Editor: The emails threatening to release intimate videos sound particularly harrowing. What strategies can individuals employ to protect themselves against such threats?
Dr. Torres: First and foremost, it’s essential to stay informed about cybersecurity best practices. Regularly updating software, using strong, unique passwords, and enabling two-factor authentication can go a long way in protecting personal information. If someone receives such an email, it’s crucial not to panic. They should verify the legitimacy of the claim and consider reporting it to authorities rather than paying the ransom, which only fuels these criminal activities.
Editor: In your experience, how effective are these scams? Are there many reported victims who actually comply with the demands?
Dr. Torres: Unfortunately, yes. Many victims not only comply but also suffer significant psychological distress after the fact. Some estimates suggest that a considerable percentage of victims may feel too ashamed to report the crime. This perpetuates the cycle of fear and compliance, allowing these criminals to thrive.
Editor: It seems that education and awareness are vital. What resources or support do you recommend for individuals who may find themselves victims of such scams?

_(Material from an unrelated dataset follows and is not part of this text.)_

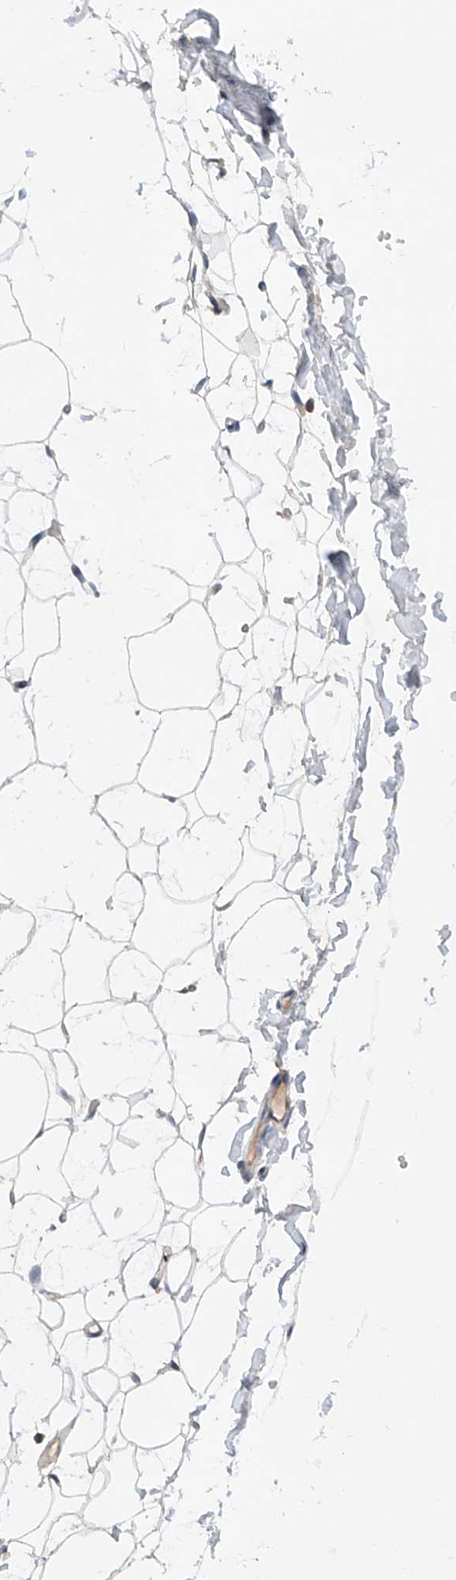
{"staining": {"intensity": "negative", "quantity": "none", "location": "none"}, "tissue": "adipose tissue", "cell_type": "Adipocytes", "image_type": "normal", "snomed": [{"axis": "morphology", "description": "Normal tissue, NOS"}, {"axis": "topography", "description": "Breast"}], "caption": "Protein analysis of benign adipose tissue displays no significant expression in adipocytes.", "gene": "GPC4", "patient": {"sex": "female", "age": 23}}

Dr. Torres: Organizations like the Cybersecurity and Infrastructure Security Agency (CISA) provide excellent resources for understanding and combating such threats. Additionally, local law enforcement and cybercrime units are often equipped to help victims. It’s crucial for victims to know they are not alone and there are channels available for support and recovery.
Editor: Thank you, Dr. Torres, for sharing these insights. It’s alarming to realize how quickly these scams can evolve, but I believe increased awareness is a key strategy moving forward.
Dr. Torres: Absolutely. The more we talk about it and educate the public, the better equipped everyone will be to protect themselves against these tactics. Thank you for having me.
Editor: Thank you for your time, and we hope our readers take this information seriously to stay safe online.